The company is called Siri, and it's so serious about it's stealth status that it's even registered the domain stealth-company.com. We chatted today over the fact that they've announced their $8.5 million Series A with Morgenthaler and Menlo Ventures.
Still, even with everything I know about the project, it's difficult to frame it in just the right way without revealing more than I'm supposed to. Rather than focus on precisely how this works, I'll talk a bit about the project from which the company originated. It's a small outfit you may have heard of called DARPA, also known as the place where the Internet was conceived.
What Siri is Up Against
One of the holy grails in AI research, something I'm pretty familiar with from my own personal experience, is putting together a personal assistant that is both friendly, useful and reliable. There are a couple of factors that tend to impede these well-meaning projects from being actually useful. The first part is the semantic interpreters - the English language is a tough thing, and so far most projects still function on the Turing principal, which is more about fooling judges into thinking the machine is sentient rather than attempting 'actual sentience.'
As a result, most personal assistants will break down under heavy usage either revealing their limitations or by the other major shortcoming common to these projects: inefficient and frankly 'dumb' information storage methods.

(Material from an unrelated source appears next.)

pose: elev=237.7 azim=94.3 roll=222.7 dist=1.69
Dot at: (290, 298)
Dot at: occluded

Most of the chatterbox AIs, for which most personal assistant AIs revolve around, function off the Eliza methodologies (or if you need something more recent, Alice). In Loebner/Turing tests where the job is to produce good conversations, their information storage methods work wonderfully. When it comes to specific information storage and retrieval, asking the same question with slightly different wording can produce wildly different answers.
That's Quite a Feat
These were the sorts of technical hurdles that CALO faced when they were assigned $200 million and a mandate to make AI work. These issues have been present in every AI that's attempted to tackle the personal assistant problem for the last thirty years. There have been one or two exceptions, but no breakout stars have emerged into the public eye.
So much of what we have in Web 2.0 and social media is waiting to be used in this way. Every tool we interact with daily has an API, and we've been manually hooking them into just about every service and social network we've signed up for in the last six months. Back last November, I jokingly suggested some potential definitions to the successor technology for Web 2.0, and referenced Eric Schmidt and Ken Rutkowski's Web 3.0 definition: "applications that are pieced together."
Chances are, you don't need yet another search engine to go out and find content on the web. You need bridges between your own content and communications. You need your calendar to be aware immediately when you schedule a meeting via your email. If there's a scheduling conflict, it wouldn't be completely unwelcome if your personal assistant contacted you and the other participants to find a common time that works for everyone.